If he could deliver an electric shock to her, he could damned well tell her what he was doing. Jane made a gesture for him to continue.
“It’s a theory I have, you see. Galvanic current flows. It has a direction. If current can cause convulsion, flowing in one direction, then when someone is having a convulsion, one ought to be able to stop it by applying an equal and opposite current in the other direction. It’s a simple application of Newtonian laws. With sufficient experimentation, I am sure I can calibrate the precise amount to apply.”

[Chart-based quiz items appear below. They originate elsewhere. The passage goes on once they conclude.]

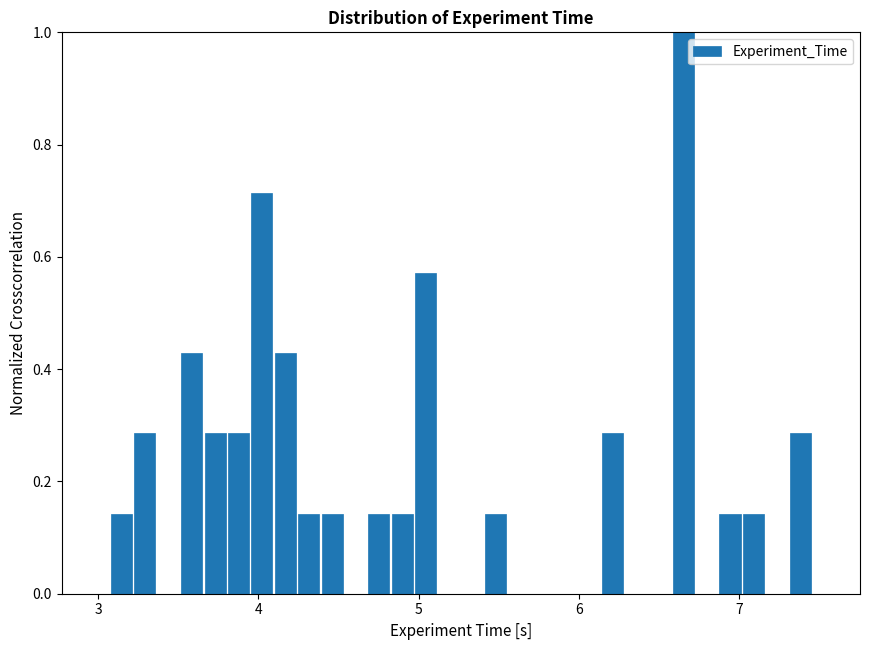

Read against the x-axis, roughly where is the centre of the tallest bar?

6.7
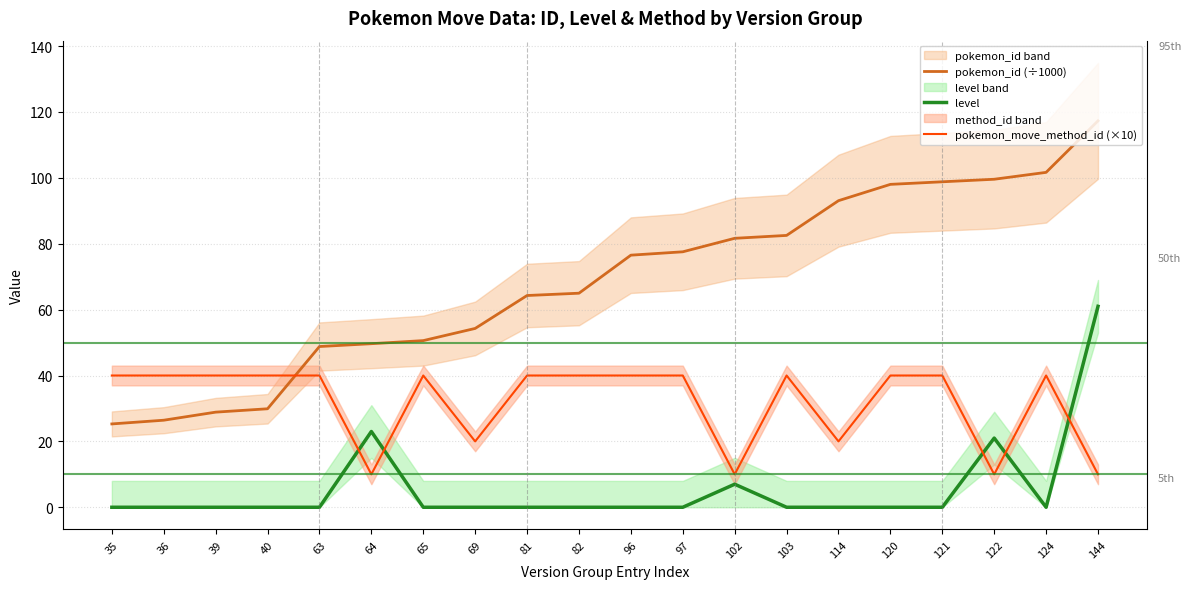

How many series are shown in this chart?

3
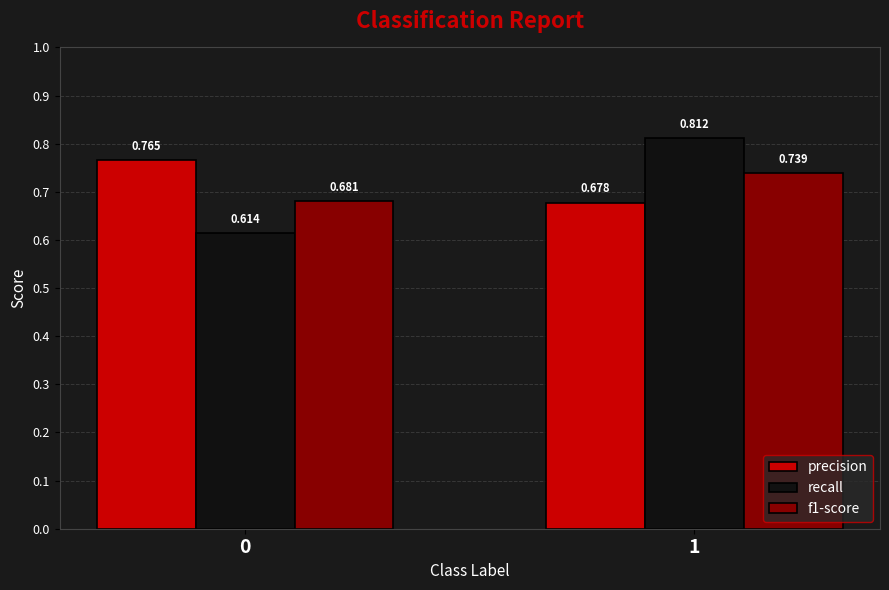

Are the bars horizontal?

No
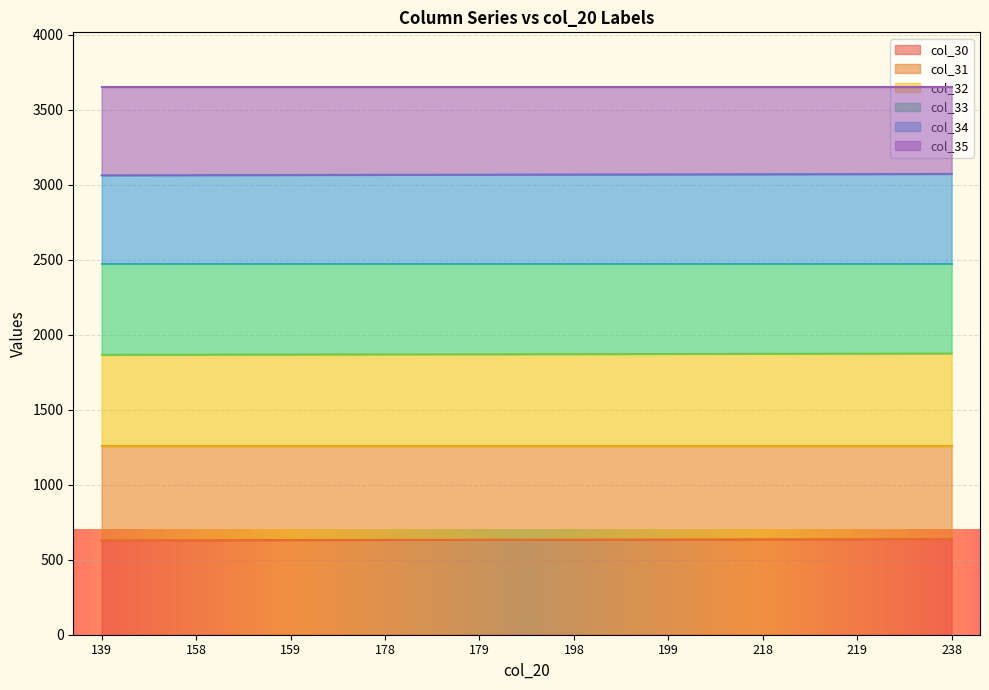

What is the total value across all series at 178?

3651.0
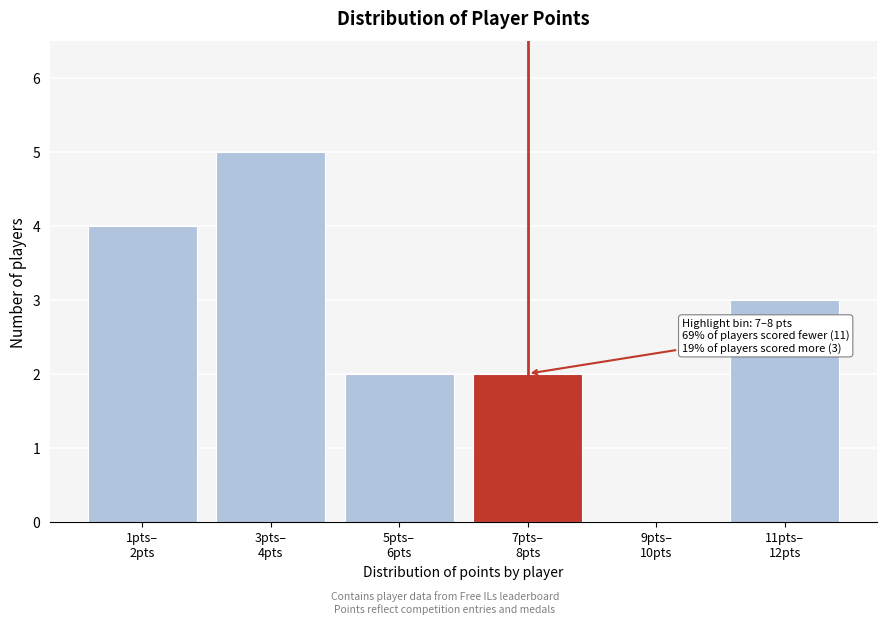

What is the greatest value displayed?

5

“You are sure?” Jane asked dubiously. “Is sure the proper word to use to describe your theory?”
“I am…hopeful,” he amended. “Quite hopeful.”
Maybe a few years ago, she might have let him try. But Jane had heard a dozen men make equally grandiloquent, equally ridiculous claims about how their particular form of torture would cure her sister’s fits. None of their treatments had worked, and they’d all been painful. And there were Emily’s burns. She felt the corners of her mouth curl up in a snarl.
“So let me understand. You are proposing to deliver as many electric shocks as you like to my sister, for an indeterminate amount of time, on a theory for which you have no evidence other than a wild guess.”
“That hardly seems fair!” he squawked. “I haven’t even had a chance—”
“Oh, no,” Emily said, speaking up at last. “He’s demonstrated that he can cause a convulsion in me with his current. I told him that it wasn’t the same kind of fit that I have. It doesn’t feel the same at all. But it is, after all, only my body. What do I know?”
Jane couldn’t speak for the black rage that filled her. She’d wanted to protect Emily. Why did her uncle have to bring in these fools?